Can you put the listing, from its first line up to and including the line with "Intercommunalité", into a numbered list with any blank lines left out?

— Given information —
══════
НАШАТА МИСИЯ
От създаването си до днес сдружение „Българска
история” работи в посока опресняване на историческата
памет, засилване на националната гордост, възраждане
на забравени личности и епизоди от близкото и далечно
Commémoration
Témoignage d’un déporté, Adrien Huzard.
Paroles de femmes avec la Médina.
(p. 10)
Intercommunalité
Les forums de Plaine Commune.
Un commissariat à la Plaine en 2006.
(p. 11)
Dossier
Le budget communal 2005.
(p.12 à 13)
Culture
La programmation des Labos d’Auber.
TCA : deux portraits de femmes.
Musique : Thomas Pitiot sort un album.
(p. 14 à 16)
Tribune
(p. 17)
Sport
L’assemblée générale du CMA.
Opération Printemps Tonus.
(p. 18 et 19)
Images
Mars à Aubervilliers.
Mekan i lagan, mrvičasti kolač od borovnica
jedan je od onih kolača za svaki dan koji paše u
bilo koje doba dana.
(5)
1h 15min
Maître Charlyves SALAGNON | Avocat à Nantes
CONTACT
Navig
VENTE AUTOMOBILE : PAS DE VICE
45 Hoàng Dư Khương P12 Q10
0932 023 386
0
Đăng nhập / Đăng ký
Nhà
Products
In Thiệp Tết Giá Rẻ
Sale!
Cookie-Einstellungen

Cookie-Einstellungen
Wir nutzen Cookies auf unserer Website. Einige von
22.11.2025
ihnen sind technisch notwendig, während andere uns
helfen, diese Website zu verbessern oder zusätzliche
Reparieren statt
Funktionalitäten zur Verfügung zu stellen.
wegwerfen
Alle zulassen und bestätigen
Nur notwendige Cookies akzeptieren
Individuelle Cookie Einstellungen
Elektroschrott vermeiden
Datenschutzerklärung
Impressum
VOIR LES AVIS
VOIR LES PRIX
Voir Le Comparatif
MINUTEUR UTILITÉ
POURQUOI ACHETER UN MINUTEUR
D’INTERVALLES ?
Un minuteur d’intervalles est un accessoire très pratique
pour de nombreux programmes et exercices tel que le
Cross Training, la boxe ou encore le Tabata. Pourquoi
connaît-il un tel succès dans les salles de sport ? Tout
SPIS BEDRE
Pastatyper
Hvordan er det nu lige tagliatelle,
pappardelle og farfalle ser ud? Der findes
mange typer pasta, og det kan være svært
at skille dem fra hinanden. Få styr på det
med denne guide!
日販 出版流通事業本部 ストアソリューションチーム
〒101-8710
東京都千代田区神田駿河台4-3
══════
— Exercise solution —
1. НАШАТА МИСИЯ
2. От създаването си до днес сдружение „Българска
3. история” работи в посока опресняване на историческата
4. памет, засилване на националната гордост, възраждане
5. на забравени личности и епизоди от близкото и далечно
6. Commémoration
7. Témoignage d’un déporté, Adrien Huzard.
8. Paroles de femmes avec la Médina.
9. (p. 10)
10. Intercommunalité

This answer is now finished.